An aging of a company's accounts receivable indicates that $14,000 are estimated to be uncollectible. If Allowance for Doubtful Accounts has a $1,100 credit balance, the adjustment to record bad debts for the period will require a a. debit to Bad Debt Expense for $14,000. b. debit to Allowance for Doubtful Accounts for $12,900. c. debit to Bad Debt Expense for $12,900. d. credit to Allowance for Doubtful Accounts for $14,000.

65.

A debit balance in the Allowance for Doubtful Accounts a. is the normal balance for that account. b. indicates that actual bad debt write-offs have exceeded previous provisions for bad debts. c. indicates that actual bad debt write-offs have been less than what was estimated. d. cannot occur if the percentage of sales method of estimating bad debts is used.

66.

Under the direct write-off method of accounting for uncollectible accounts, Bad Debt Expense is debited a. when a credit sale is past due. b. at the end of each accounting period. c. whenever a pre-determined amount of credit sales have been made. d. when an account is determined to be uncollectible.

67.

An alternative name for Bad Debt Expense is a.
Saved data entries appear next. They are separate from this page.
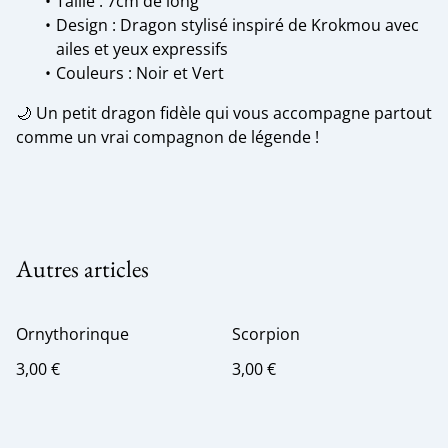
Taille : 7cm de long
Design : Dragon stylisé inspiré de Krokmou avec
ailes et yeux expressifs
Couleurs : Noir et Vert
🌙 Un petit dragon fidèle qui vous accompagne partout
comme un vrai compagnon de légende !
Autres articles
Ornythorinque
Scorpion
3,00 €
3,00 €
Deadbeat Expense. b. Uncollectible Accounts Expense. c. Collection Expense. d. Credit Loss Expense.

68.

A reasonable amount of uncollectible accounts is evidence a. that the credit policy is too strict. b. that the credit policy is too lenient. c. of a sound credit policy. d. of poor judgments on the part of the credit manager.

69.

Bad Debt Expense is considered a. an avoidable cost in doing business on a credit basis. b. an internal control weakness. c. a necessary risk of doing business on a credit basis. d. avoidable unless there is a recession.